Saturday, January 5, 2008

Best bang for the buck DSLRs (one per manufacturer)

There are many ways to look at the existing DSLRs in the marketplace. In this post, we are attempting to pick the "best bang for the buck" DSLR from each manufacturer. The manufacturers that have only 1-2 current DSLRs are grouped together, and we pick one from that group as well. The results below are only our opinion. For reviews of some of these be sure to check the DSLR Review Matrix. Eventually they will all be included in the Matrix, we are adding them in reverse chronological order.

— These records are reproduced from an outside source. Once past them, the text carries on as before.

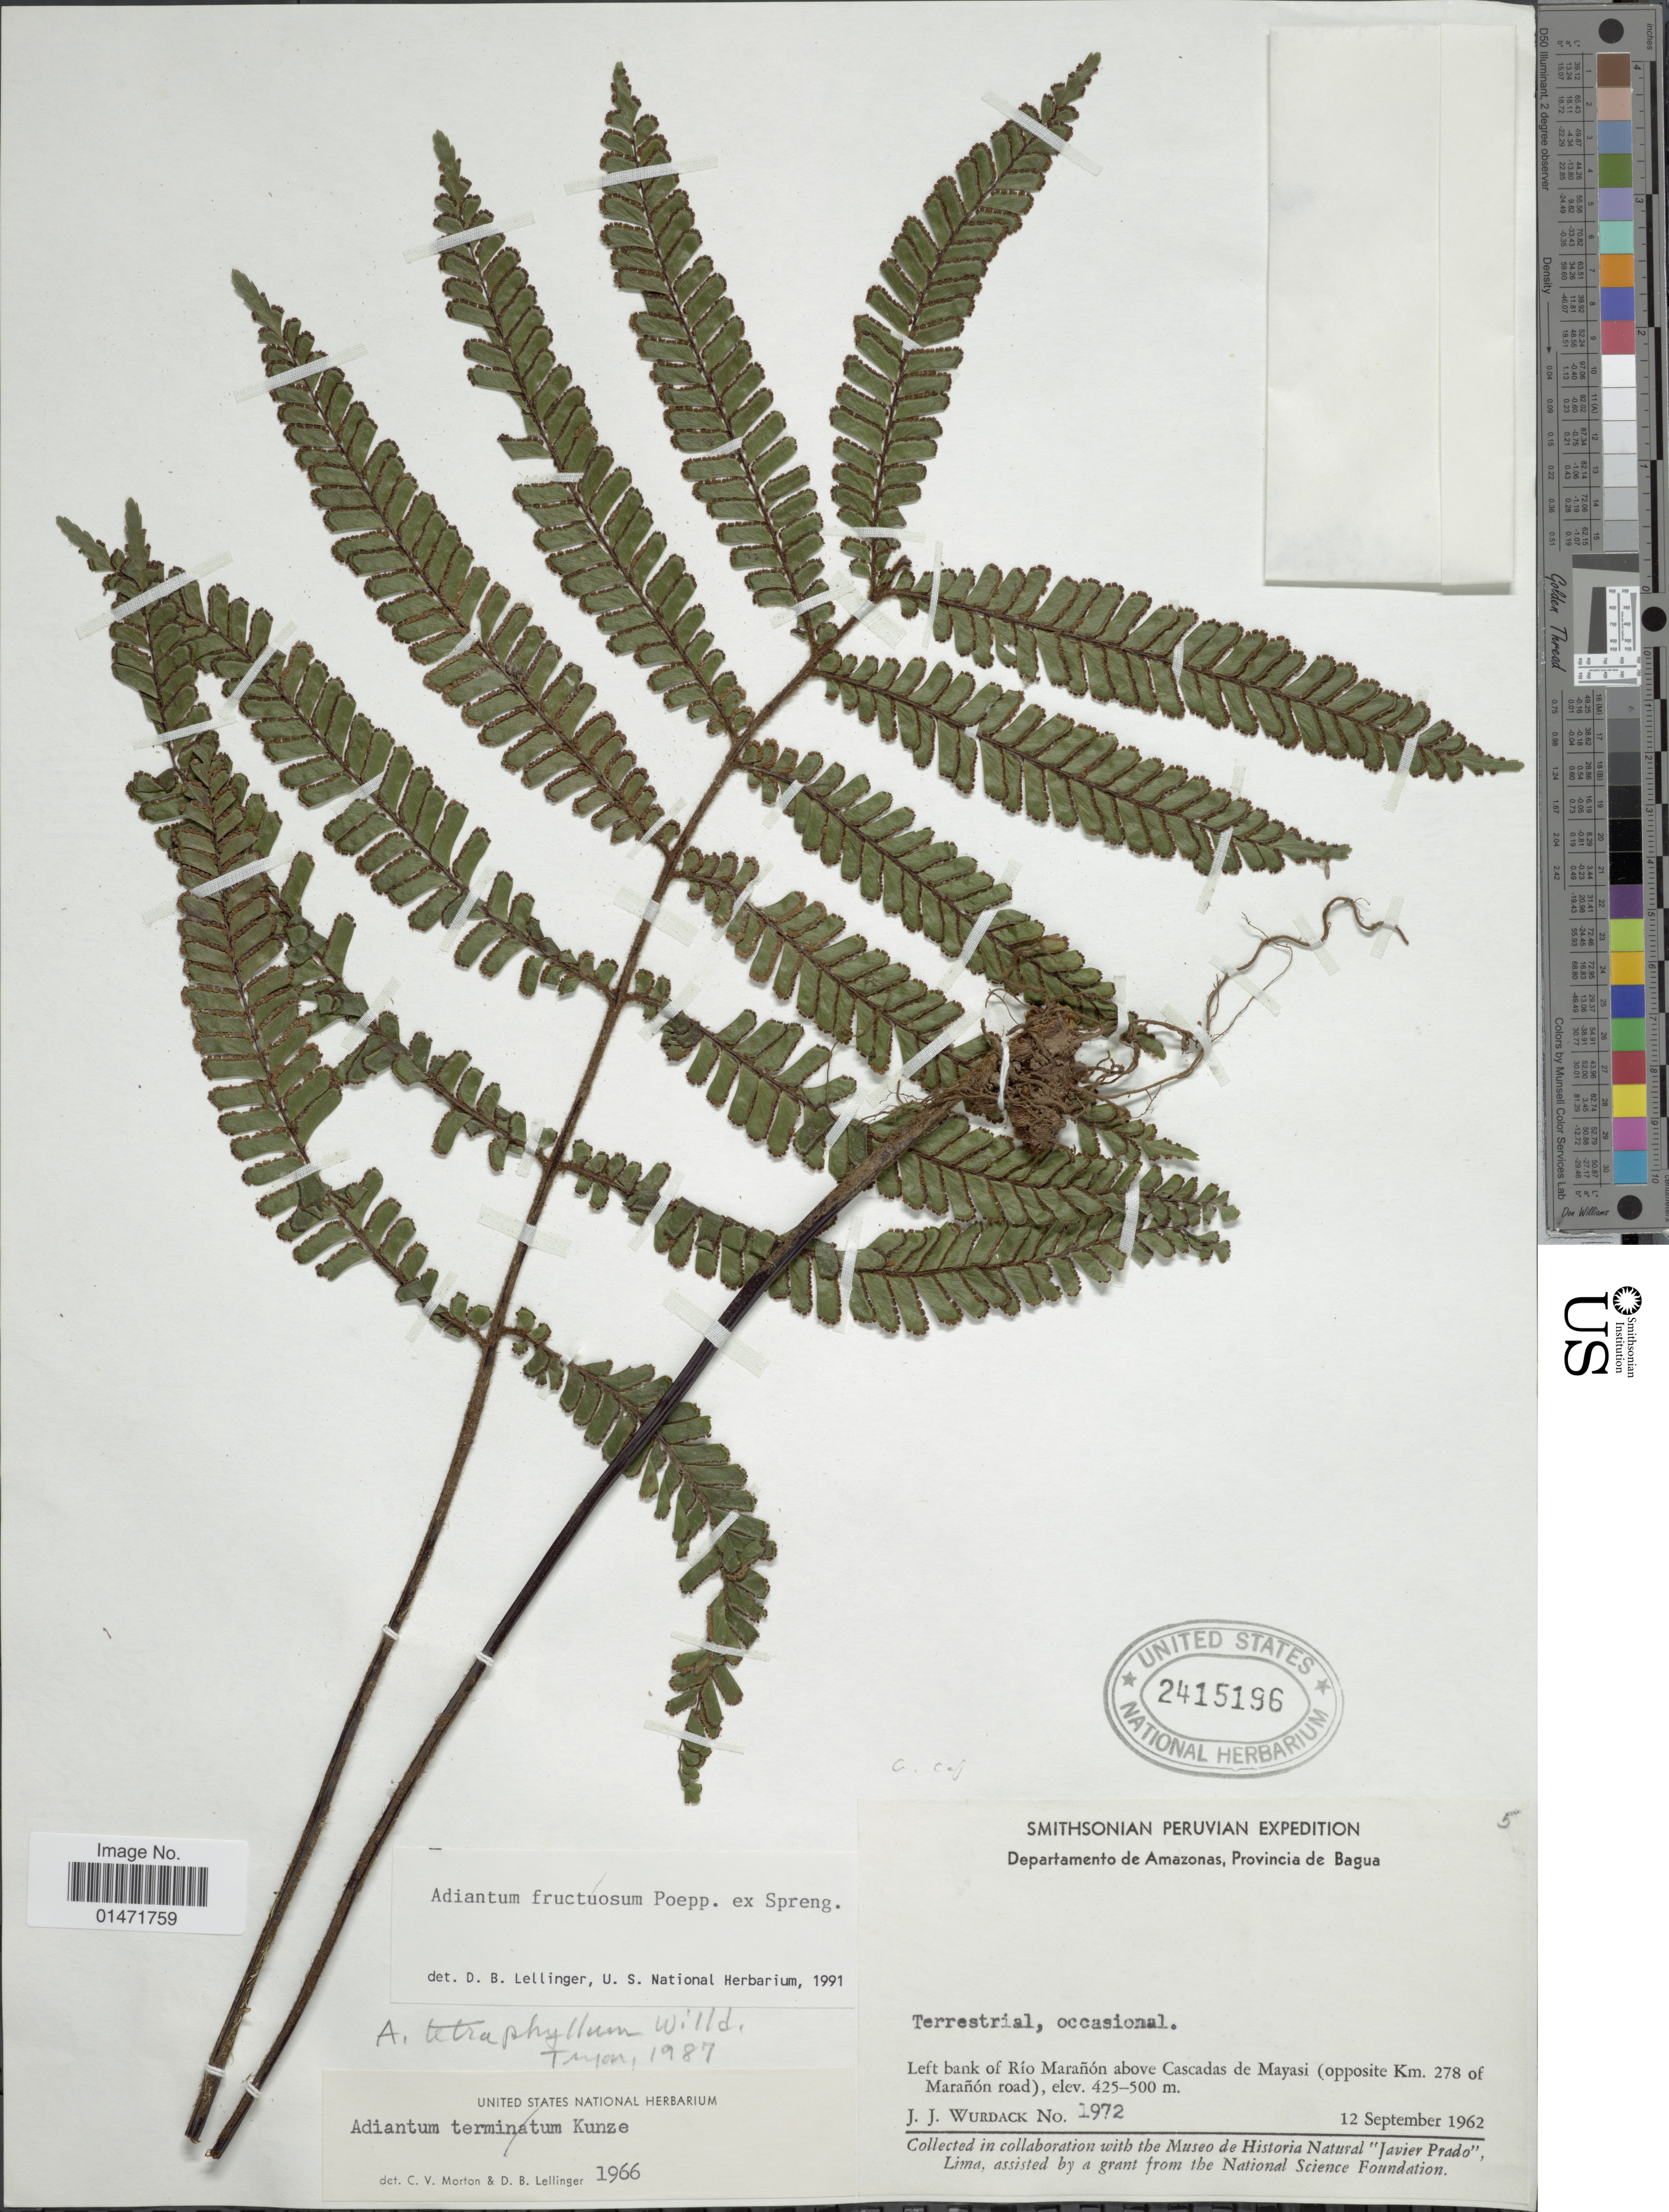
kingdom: Plantae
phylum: Tracheophyta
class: Polypodiopsida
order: Polypodiales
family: Pteridaceae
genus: Adiantum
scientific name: Adiantum tetraphyllum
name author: Humb. & Bonpl. ex Willd.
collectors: J. J. Wurdack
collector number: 1972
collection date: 1962-09-12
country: Peru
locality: Departamento de Amazonas, Provincia de Bagua. Left bank of Río Marañón above Cascades de Mayasi (opposite Km. 278 of Marañón road)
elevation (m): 425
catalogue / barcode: US 2415196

The Nikon D80 was the easiest one to pick, thanks to the limitations of the D40/D40x with regards to older lenses. With the D200 at $1400 and the D300 at $1800, the D80 at under $800 is clearly the best bang for the buck among Nikon dSLRs. The rumor mill has a replacement for it in the cards, which could make its price drop further down and make it an even better deal.
Picking one from Nikon's archrival was the opposite, it wasn't easy! One could make arguments for the 400D (D-Rebel XTi) or 350D (D-Rebel XT) or even the brand new 40D, but ultimately we think the Canon 30D is the biggest bang for the buck among Canon DSLRs. Priced at about $350 below the 40D and $250 above the 400D (D-Rebel XTi) it provides a compromise between the two.
Although they only have two current DSLRs, the Sony A100 has earned a pick because of its droping price, currently at $600 or less. With sensor shift stabilization, and the legacy of Minolta lenses along with the newer lenses (Zeiss included), it is the best bang for the buck for the Minolta mount buyer.
This was clearly the closest call we had to make, and if it wasn't for our limitation of only one per manufacturer, we would have picked the K10D alongside. But ultimately the lower price, $100 Pentax mail-in rebate, sensor shift stabilization, and its compatibility with millions of K-mount lenses got the Pentax K100D Super the win. The irony of this is that if we were picking the biggest bang for the buck dSLR among all DSLRs regardless of brand, we would have picked the Pentax K10D!
The Olympus pick was not easy either. With the E330 and the E500 lingering around at tempting prices, and the E510 offering sensor-shift stabilization we had a hard time choosing. But ultimately we gave the Olympus E410 the nod because its size delivers the promise and premise of Four Thirds. As with all Olympus 4/3rds DSLRs, the two-lens kit is the biggest bang for the buck among the kits.
If we were writing this when the Sigma SD14 was on sale for $650, we would have picked it! But now it's back to its "regular" price. Given their prices, the Fuji S5, Leica M8 (yes, it's not a DSLR, but there's no other place to put it), Leica Digilux 3, and the Panasonic L10 are ruled out. This leaves the Panasonic L1 as the default winner. The price of the kit is just barely higher than the perceived price of the Leica(sonic) MegaOISonic 14-50 lens bundled with it. This was obviously a better deal at $800 around XMas, but even at the current price of $970, it is a clear winner among this group.